▸ PROBLEM TO WORK ON: Go through the entries below and print, exactly, the lines starting at the one with "Image 1: Row" and ending at the one with "Would accepting the", keeping both ends and no others.

▸ AVAILABLE DATA:
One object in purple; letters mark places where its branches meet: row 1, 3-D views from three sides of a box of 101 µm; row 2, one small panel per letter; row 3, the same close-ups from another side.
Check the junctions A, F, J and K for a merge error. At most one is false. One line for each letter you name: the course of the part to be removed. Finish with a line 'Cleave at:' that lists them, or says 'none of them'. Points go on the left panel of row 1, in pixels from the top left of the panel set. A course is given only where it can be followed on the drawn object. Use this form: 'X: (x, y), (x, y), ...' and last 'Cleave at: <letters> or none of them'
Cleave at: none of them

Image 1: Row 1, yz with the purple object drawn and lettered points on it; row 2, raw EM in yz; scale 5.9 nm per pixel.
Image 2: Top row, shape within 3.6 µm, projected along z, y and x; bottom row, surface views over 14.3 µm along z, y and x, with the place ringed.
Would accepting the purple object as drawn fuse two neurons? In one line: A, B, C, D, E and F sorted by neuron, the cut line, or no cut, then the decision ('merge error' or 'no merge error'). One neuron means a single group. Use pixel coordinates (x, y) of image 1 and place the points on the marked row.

...

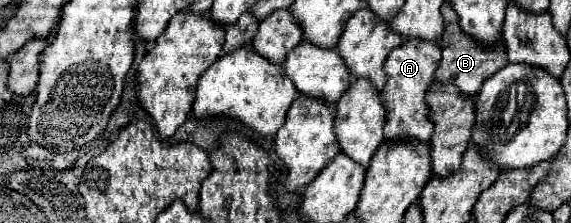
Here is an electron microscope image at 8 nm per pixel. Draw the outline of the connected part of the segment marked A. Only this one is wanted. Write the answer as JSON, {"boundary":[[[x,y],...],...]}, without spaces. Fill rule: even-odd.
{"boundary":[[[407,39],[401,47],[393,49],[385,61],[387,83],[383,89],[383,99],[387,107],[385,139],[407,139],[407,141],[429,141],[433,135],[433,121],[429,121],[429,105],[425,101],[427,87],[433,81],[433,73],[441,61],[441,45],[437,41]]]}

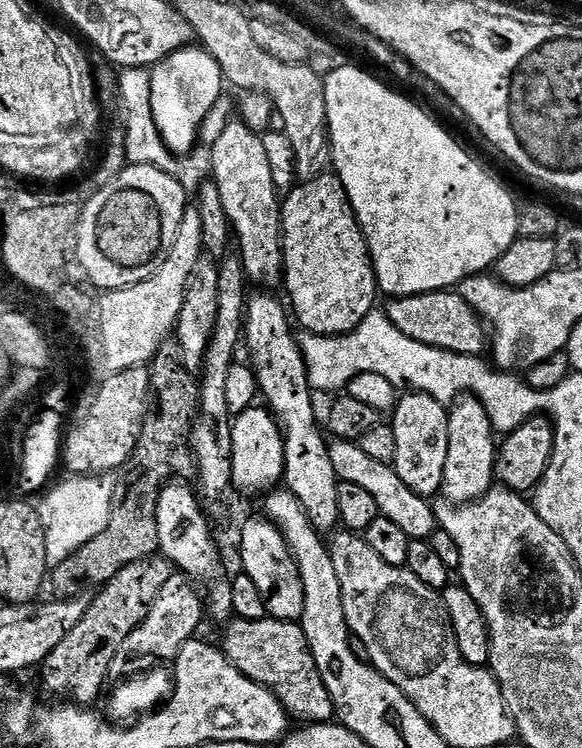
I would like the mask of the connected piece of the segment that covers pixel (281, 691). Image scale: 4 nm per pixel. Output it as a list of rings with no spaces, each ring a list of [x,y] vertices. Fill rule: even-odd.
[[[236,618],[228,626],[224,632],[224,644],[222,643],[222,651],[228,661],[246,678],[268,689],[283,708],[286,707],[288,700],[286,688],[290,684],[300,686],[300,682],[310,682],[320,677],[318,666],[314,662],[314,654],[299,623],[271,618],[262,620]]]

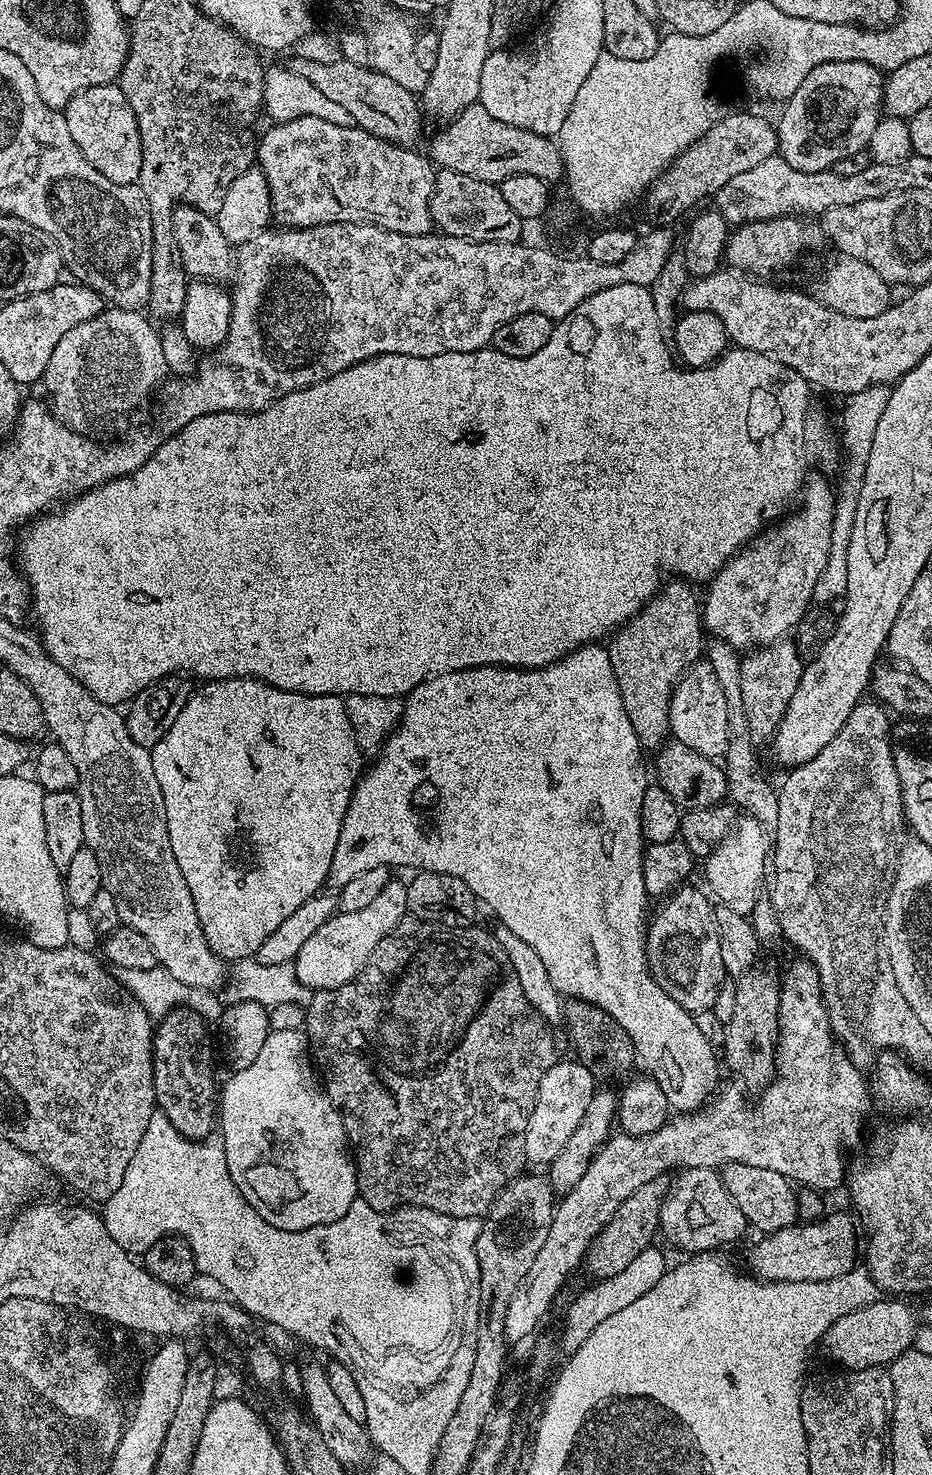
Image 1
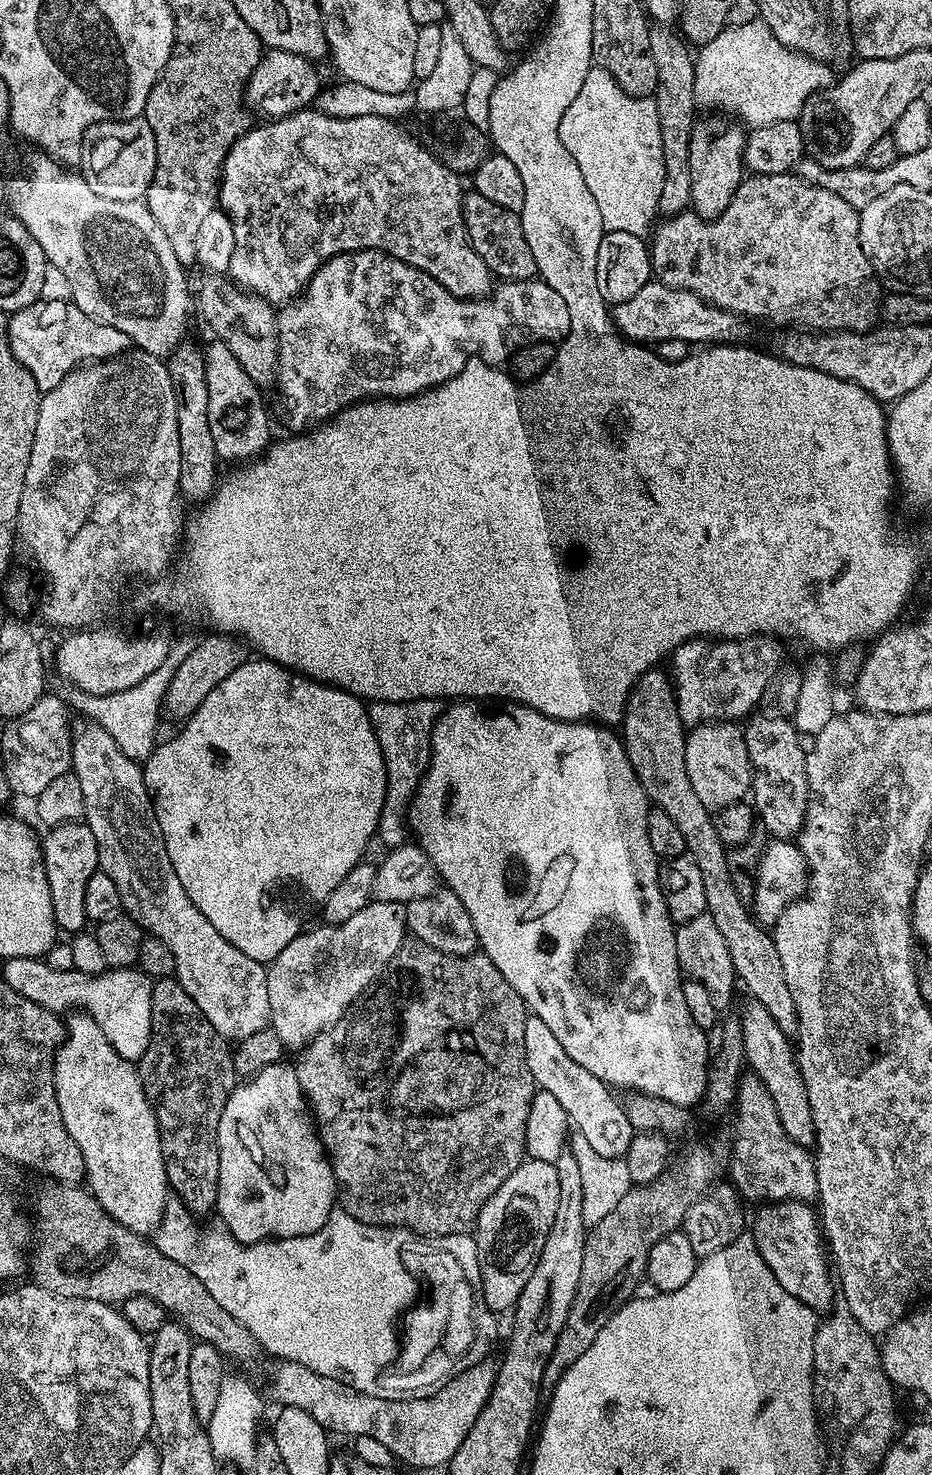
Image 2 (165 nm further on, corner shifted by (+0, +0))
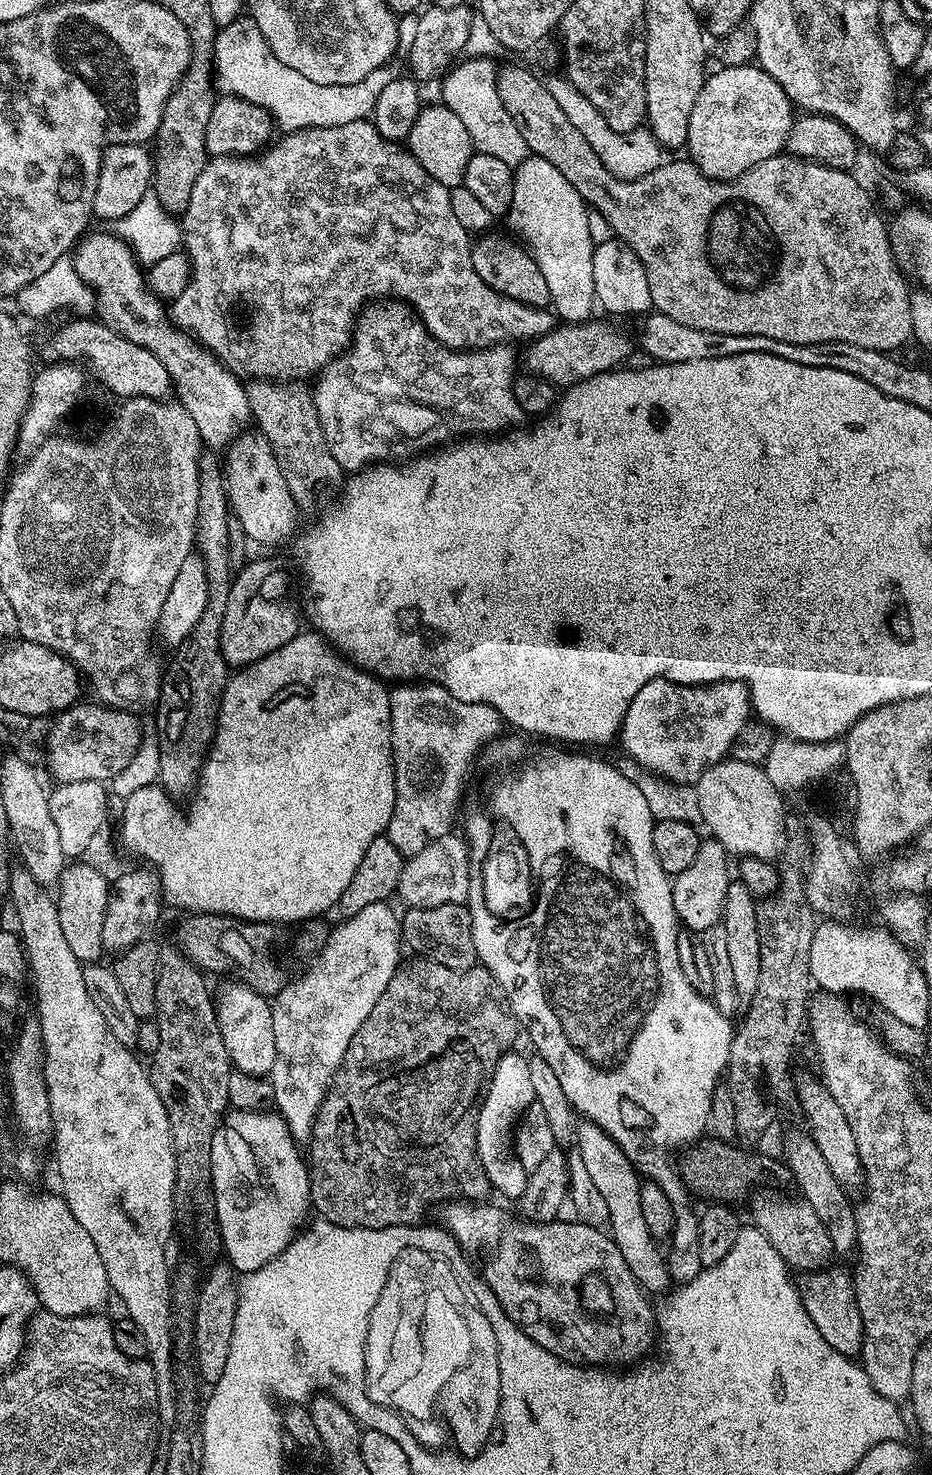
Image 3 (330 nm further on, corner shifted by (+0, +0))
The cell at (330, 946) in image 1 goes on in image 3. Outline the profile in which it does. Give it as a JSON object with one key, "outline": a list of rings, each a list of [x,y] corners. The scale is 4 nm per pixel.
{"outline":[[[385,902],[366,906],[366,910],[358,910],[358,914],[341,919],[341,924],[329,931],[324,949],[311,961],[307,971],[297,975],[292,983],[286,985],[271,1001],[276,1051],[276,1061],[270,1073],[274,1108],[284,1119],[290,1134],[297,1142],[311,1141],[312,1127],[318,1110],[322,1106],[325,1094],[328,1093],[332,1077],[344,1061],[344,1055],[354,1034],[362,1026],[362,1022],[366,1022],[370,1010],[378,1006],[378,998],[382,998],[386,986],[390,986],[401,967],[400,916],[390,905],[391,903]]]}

==

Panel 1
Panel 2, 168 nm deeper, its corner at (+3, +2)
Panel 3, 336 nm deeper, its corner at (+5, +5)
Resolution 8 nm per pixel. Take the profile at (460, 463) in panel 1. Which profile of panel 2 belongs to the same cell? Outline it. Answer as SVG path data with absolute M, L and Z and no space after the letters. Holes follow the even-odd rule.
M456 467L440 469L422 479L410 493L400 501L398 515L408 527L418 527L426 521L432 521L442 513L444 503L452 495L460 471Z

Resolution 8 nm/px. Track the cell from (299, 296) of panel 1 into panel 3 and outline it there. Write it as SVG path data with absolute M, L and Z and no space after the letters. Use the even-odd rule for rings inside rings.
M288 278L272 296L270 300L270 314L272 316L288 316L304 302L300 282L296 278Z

▸ ANSWER SECTION:
Image 1: Row 1, yz with the purple object drawn and lettered points on it; row 2, raw EM in yz; scale 5.9 nm per pixel.
Image 2: Top row, shape within 3.6 µm, projected along z, y and x; bottom row, surface views over 14.3 µm along z, y and x, with the place ringed.
Would accepting the purple object as drawn fuse two neurons? In one line: A, B, C, D, E and F sorted by neuron, the cut line, or no cut, then the decision ('merge error' or 'no merge error'). One neuron means a single group. Use pixel coordinates (x, y) of image 1 and place the points on the marked row.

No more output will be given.